Vanderbilt Magazine

Thomas G. Burton, MA’58, PhD’66, Serpents and Stories

Thomas G. Burton (Courtesy of ETSU Video and Photographic Services)

On a dark October night in 1991, a woman staggers along a country road. She says her husband, an Alabama backwoods bad boy turned serpent-handling preacher, tried to kill her by plunging her hand into a boxful of rattlesnakes. That’s not an elevator pitch for a new horror series. It’s true crime spun out in Alabama Snake, a recent HBO documentary based on a book by Vanderbilt alumnus Thomas G. Burton.

Folklorist Burton is to Appalachia what Shelby Foote is to the Civil War. But instead of telling stories about Shiloh and Gettysburg between draws from a pipe, Burton, in this documentary, is nestled fireside in an armchair, tumbler of scotch close at hand, as he recounts the macabre tale of Glenn Summerford, who was found guilty of attempted murder and sentenced to 99 years in prison.

Burton happened across this Southern Gothic story, which became his 2004 book The Serpent and the Spirit, as part of his lifelong interest in the people, religion, music and stories of southern Appalachia. That interest was sparked by Fugitive poet Donald Davidson’s course on English and Scottish popular ballads at Vanderbilt.

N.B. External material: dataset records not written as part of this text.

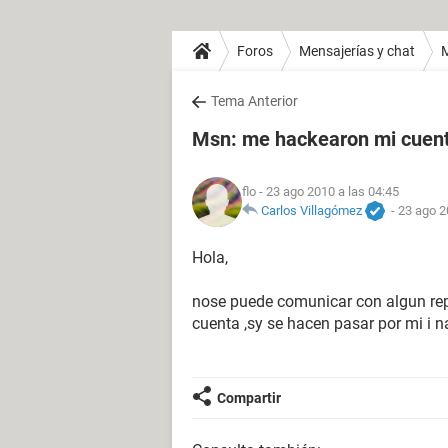
Foros
Mensajerías y chat
Tema Anterior
Msn: me hackearon mi cuen
flo
- 23 ago 2010 a las 04:45
Carlos Villagómez
-
23 ago 2
Hola,
nose puede comunicar con algun re
cuenta ,sy se hacen pasar por mi i 
Compartir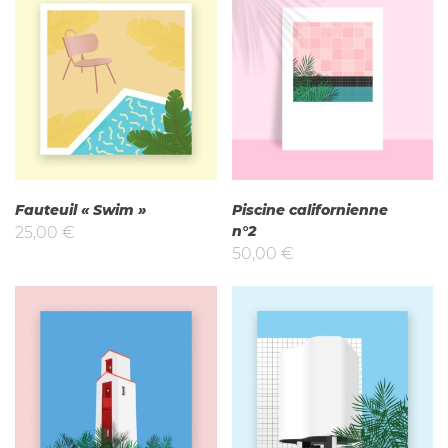
Fauteuil « Swim »
Piscine californienne
n°2
25,00
€
50,00
€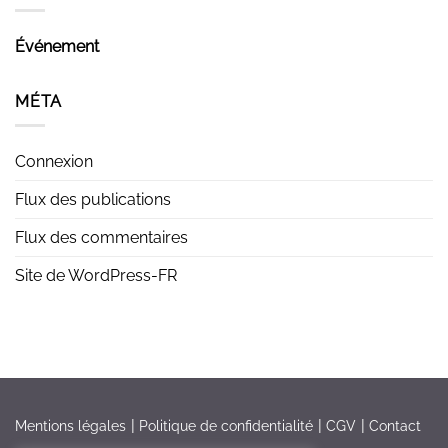
Événement
MÉTA
Connexion
Flux des publications
Flux des commentaires
Site de WordPress-FR
Mentions légales
Politique de confidentialité
CGV
Contact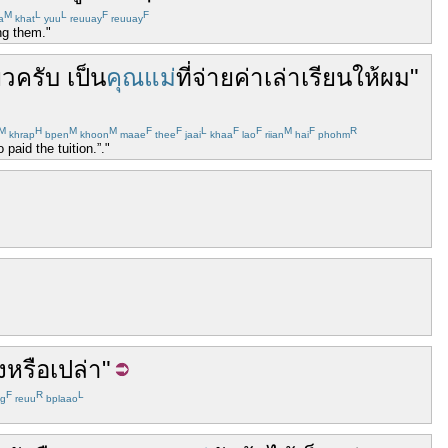
M
L
L
F
F
a
khat
yuu
reuuay
reuuay
ng them."
ยว
ครับ
เป็น
คุณแม่
ที่
จ่าย
ค่าเล่าเรียน
ให้
ผม
"
M
H
M
M
F
F
L
F
F
M
F
R
khrap
bpen
khoon
maae
thee
jaai
khaa
lao
riian
hai
phohm
aid the tuition.”."
ง
หรือเปล่า
"
F
R
L
g
reuu
bplaao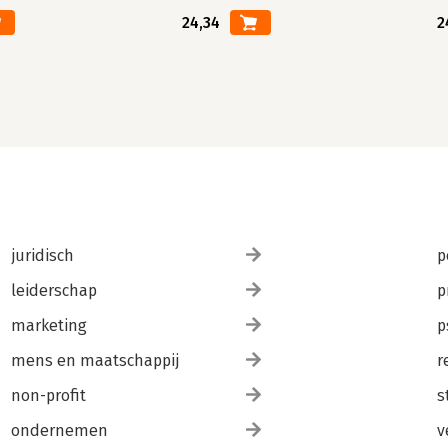
24,34
2
juridisch
p
leiderschap
p
marketing
p
mens en maatschappij
r
non-profit
s
ondernemen
v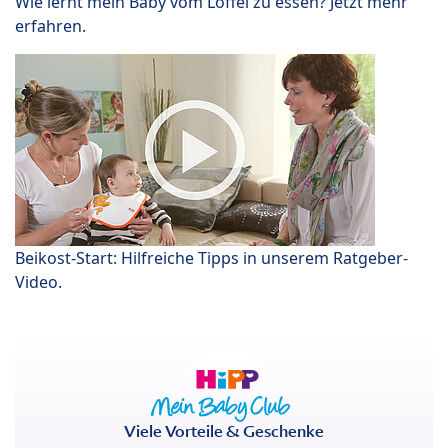
Wie lernt mein Baby vom Löffel zu essen? Jetzt mehr
erfahren.
Beikost-Start: Hilfreiche Tipps in unserem Ratgeber-
Video.
Viele Vorteile & Geschenke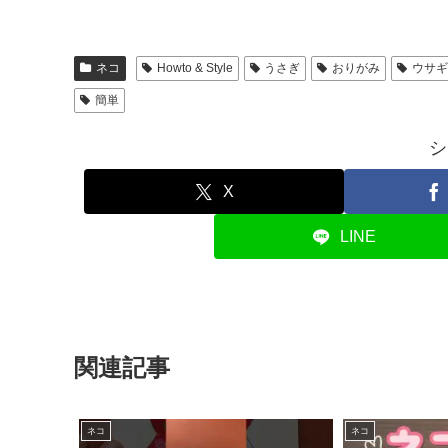
ネコ
Howto & Style
うさぎ
おりがみ
ウサギ
簡単
シ
X
LINE
関連記事
ネコ
ネコ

“That class had a profound effect on me,” Burton recalls.

His fascination led him in 1958 to what initially was a one-year faculty appointment at East Tennessee State University. He wound up staying and teaching in the English department for nearly 40 years. He helped establish and launch the ETSU Archives of Appalachia as well as the Tennessee Folklore Festival. After attending the renowned School of Scottish Studies at the University of Edinburgh, he founded a sister program at ETSU.

Burton, who has written eight books and produced four films reflecting the stories and songs of Appalachia, is still driven by his curiosity and respect for the place the region holds in American history.

“I don’t want to stop as long as I am capable,” Burton says. “I want to preserve these traditions before they are lost—give them a little bit of immortality.”